WORK TO BE COMPLETED: Check every line in the listing below for "Insurance". Copy the ones where it occurs.
DATA PROVIDED Block Start
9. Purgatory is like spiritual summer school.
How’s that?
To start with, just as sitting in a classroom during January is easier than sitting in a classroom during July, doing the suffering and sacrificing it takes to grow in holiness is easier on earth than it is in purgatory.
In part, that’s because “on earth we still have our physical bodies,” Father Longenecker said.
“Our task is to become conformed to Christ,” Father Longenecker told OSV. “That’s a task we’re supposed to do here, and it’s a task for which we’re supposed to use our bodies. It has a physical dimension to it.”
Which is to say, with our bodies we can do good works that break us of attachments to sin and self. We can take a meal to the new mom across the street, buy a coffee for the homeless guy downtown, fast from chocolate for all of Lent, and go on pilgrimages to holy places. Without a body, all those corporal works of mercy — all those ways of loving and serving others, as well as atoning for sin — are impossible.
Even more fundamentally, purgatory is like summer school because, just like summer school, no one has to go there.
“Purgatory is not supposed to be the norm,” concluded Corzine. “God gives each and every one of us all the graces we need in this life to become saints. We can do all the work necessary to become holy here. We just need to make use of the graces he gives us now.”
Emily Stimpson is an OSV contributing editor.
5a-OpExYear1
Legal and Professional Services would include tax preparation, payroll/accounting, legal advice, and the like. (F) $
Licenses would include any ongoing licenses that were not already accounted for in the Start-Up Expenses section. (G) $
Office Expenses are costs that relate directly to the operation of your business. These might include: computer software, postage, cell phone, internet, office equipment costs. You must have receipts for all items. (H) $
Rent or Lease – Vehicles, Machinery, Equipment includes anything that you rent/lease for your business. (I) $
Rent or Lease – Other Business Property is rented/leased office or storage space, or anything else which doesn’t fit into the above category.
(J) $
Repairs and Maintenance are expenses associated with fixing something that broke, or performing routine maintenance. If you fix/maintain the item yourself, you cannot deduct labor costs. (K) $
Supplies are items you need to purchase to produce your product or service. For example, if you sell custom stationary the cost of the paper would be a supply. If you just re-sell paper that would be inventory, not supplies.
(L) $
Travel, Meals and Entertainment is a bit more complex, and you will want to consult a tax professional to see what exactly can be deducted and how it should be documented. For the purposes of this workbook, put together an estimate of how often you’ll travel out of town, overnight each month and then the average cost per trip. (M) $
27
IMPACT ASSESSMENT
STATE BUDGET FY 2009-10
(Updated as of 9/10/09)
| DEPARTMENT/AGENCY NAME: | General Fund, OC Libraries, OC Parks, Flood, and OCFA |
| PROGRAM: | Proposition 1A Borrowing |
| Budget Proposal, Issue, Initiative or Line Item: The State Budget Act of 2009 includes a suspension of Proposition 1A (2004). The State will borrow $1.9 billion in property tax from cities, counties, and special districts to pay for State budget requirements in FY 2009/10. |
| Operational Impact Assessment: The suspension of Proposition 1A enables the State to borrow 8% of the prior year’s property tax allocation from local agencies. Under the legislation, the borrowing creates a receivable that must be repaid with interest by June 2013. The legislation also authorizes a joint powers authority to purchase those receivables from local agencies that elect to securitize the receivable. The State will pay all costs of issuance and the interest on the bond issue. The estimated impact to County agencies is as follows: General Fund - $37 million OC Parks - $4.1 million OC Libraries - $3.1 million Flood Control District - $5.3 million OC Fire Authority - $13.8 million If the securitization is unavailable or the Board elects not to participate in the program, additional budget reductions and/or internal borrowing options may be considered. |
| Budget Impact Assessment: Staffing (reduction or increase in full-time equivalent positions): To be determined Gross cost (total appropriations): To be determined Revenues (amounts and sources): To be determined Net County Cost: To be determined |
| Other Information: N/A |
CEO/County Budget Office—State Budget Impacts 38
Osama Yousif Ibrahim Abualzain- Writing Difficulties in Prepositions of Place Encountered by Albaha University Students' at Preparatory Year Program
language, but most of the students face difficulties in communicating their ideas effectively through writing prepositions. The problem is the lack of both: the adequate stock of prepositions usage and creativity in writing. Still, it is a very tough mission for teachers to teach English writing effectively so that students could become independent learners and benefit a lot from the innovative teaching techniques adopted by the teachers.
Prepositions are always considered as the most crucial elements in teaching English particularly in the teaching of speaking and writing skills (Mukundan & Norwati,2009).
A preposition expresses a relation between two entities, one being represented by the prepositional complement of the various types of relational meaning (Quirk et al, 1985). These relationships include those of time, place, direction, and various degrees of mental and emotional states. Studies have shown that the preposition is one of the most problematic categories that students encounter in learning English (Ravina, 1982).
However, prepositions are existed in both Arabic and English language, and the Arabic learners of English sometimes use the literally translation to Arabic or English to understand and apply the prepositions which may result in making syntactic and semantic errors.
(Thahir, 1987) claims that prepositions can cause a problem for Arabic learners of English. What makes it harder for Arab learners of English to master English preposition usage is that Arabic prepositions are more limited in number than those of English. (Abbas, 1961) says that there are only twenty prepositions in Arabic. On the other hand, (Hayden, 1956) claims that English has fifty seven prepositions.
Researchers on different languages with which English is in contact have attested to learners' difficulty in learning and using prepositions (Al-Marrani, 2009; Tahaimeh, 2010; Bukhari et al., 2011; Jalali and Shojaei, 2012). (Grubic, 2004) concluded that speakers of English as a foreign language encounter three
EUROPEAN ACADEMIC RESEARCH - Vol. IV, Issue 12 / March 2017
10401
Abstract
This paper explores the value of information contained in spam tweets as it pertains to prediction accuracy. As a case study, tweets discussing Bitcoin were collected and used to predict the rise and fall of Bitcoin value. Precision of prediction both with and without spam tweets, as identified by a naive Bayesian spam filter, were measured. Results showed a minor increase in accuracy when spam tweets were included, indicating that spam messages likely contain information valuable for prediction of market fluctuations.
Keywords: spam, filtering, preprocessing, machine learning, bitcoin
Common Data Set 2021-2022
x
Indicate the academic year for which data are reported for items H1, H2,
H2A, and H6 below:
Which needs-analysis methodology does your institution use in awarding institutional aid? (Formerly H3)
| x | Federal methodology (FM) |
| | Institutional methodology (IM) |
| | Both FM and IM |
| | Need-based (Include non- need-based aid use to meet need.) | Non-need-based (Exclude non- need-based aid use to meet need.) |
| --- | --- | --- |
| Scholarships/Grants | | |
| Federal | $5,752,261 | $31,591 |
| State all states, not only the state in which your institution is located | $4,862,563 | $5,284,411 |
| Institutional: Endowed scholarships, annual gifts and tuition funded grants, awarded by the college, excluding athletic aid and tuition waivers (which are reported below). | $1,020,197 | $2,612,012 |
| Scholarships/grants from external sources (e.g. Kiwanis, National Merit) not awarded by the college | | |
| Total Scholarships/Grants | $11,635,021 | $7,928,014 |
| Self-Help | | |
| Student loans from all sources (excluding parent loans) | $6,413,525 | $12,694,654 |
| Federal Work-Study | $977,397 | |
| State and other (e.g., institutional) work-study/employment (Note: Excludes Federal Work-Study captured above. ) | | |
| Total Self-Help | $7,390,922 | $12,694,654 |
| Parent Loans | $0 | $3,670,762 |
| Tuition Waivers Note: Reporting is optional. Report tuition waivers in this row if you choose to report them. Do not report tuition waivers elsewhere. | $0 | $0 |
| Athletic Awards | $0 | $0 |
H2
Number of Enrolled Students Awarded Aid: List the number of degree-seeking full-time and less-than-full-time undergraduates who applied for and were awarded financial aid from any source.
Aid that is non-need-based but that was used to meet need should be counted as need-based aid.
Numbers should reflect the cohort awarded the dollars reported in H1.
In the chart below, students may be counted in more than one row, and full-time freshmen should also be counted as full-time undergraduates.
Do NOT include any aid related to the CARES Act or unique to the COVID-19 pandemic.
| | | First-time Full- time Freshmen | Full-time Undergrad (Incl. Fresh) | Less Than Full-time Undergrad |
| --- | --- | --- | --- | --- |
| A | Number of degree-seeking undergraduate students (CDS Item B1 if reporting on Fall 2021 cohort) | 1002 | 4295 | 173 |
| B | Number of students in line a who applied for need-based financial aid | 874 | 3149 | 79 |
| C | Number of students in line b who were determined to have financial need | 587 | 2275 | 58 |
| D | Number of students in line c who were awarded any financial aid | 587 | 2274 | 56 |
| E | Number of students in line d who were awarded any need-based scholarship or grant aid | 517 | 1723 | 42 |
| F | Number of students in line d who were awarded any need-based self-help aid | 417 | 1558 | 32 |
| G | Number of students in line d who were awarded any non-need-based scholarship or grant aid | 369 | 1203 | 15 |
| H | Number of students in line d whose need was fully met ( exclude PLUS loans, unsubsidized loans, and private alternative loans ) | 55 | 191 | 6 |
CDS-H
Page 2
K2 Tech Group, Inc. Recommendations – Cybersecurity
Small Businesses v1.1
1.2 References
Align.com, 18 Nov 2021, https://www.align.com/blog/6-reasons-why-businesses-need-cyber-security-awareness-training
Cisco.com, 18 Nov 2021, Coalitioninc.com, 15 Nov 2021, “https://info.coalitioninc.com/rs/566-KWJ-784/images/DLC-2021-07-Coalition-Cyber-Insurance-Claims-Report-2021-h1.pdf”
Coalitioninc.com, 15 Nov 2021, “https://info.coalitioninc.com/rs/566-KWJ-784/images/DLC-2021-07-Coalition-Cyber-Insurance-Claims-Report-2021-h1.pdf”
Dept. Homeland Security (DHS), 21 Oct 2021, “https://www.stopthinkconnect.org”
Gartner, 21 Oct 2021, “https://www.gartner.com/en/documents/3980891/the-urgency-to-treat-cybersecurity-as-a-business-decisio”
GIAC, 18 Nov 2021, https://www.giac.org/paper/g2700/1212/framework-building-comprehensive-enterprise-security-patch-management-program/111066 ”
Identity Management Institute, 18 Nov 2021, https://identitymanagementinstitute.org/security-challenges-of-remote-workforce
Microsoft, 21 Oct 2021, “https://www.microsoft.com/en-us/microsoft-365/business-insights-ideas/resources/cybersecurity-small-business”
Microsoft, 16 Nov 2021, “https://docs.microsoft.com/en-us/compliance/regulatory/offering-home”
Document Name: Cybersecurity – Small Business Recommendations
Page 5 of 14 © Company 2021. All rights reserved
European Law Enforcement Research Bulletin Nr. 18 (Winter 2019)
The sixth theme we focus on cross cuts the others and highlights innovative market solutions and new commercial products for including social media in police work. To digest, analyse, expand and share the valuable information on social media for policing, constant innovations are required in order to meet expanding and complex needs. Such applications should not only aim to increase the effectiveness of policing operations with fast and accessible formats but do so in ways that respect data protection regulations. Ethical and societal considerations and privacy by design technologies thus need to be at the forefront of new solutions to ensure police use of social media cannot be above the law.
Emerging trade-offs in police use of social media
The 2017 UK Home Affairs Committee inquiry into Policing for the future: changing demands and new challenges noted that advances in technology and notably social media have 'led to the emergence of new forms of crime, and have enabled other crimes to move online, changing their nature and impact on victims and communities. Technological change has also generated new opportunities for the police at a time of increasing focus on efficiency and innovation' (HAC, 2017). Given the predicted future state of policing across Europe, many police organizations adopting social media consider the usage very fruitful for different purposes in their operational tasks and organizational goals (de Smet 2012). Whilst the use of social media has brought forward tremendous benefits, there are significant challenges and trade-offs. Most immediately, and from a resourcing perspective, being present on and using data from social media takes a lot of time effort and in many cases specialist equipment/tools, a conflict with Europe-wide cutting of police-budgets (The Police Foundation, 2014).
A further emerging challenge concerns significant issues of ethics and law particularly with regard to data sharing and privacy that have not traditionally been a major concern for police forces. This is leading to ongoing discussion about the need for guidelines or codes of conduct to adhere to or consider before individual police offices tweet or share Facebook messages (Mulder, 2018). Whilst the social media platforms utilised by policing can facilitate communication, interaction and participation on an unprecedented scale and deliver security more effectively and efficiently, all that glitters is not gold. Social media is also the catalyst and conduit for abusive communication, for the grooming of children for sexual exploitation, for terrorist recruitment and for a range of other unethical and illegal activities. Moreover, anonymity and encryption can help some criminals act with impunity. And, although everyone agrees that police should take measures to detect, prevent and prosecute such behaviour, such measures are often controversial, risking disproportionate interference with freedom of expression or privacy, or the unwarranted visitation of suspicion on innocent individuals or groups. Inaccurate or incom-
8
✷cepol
DATA PROVIDED Block End
ANSWER SPACE:
Cisco.com, 18 Nov 2021, Coalitioninc.com, 15 Nov 2021, “https://info.coalitioninc.com/rs/566-KWJ-784/images/DLC-2021-07-Coalition-Cyber-Insurance-Claims-Report-2021-h1.pdf”
Coalitioninc.com, 15 Nov 2021, “https://info.coalitioninc.com/rs/566-KWJ-784/images/DLC-2021-07-Coalition-Cyber-Insurance-Claims-Report-2021-h1.pdf”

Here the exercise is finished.